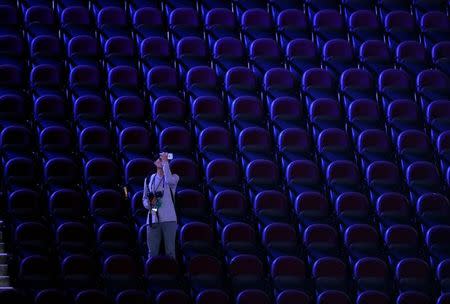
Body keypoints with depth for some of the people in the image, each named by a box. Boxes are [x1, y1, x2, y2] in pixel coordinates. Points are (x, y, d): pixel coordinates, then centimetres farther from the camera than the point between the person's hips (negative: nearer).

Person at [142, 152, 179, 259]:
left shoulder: (174, 177, 5)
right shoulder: (149, 179, 14)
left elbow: (169, 180, -20)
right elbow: (144, 199, 18)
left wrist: (165, 162, -12)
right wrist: (149, 203, -6)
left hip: (168, 219, -2)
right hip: (153, 219, 2)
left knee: (170, 251, -3)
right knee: (152, 251, 1)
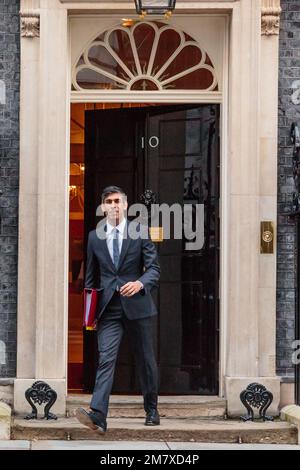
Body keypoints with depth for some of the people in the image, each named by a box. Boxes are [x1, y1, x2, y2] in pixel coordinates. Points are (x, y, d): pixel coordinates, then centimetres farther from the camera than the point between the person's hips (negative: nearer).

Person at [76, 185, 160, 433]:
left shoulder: (140, 231, 1)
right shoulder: (95, 237, 8)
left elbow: (154, 268, -3)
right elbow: (91, 276, 16)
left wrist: (140, 283, -24)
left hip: (137, 305, -1)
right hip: (109, 308, 1)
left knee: (146, 361, 10)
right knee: (106, 359, -13)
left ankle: (152, 410, 27)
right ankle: (98, 415, -23)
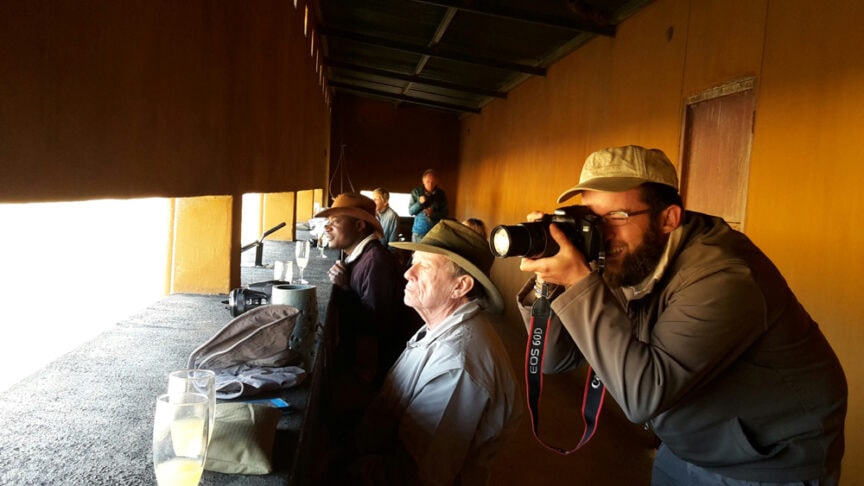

▶ WORK REQUEST: Keep to the stretch from the line containing "right shoulder: (149, 179, 14)" through the line containing "left elbow: (154, 268, -3)", both ends included, and copy it exactly from the listing above, minus the pictures.

▶ FINISHED TASK:
right shoulder: (149, 179, 14)
left elbow: (169, 180, -20)
right elbow: (144, 199, 18)
left wrist: (165, 162, -12)
right wrist: (149, 203, -6)
left hip: (168, 219, -2)
right hip: (153, 219, 2)
left knee: (170, 251, -3)
right knee: (152, 251, 1)
Body keypoints with depth for some of the people in the image, each named by a box. Boxes are [x1, y1, x2, y2] in pixel coordinates. Points are (x, y, d): pixel coordinates, then centimetres farther from the camera than the point between the person's hips (negative: nearer).

Person at [76, 185, 160, 433]:
left shoulder: (140, 231, 1)
right shoulder: (95, 237, 8)
left elbow: (154, 268, -3)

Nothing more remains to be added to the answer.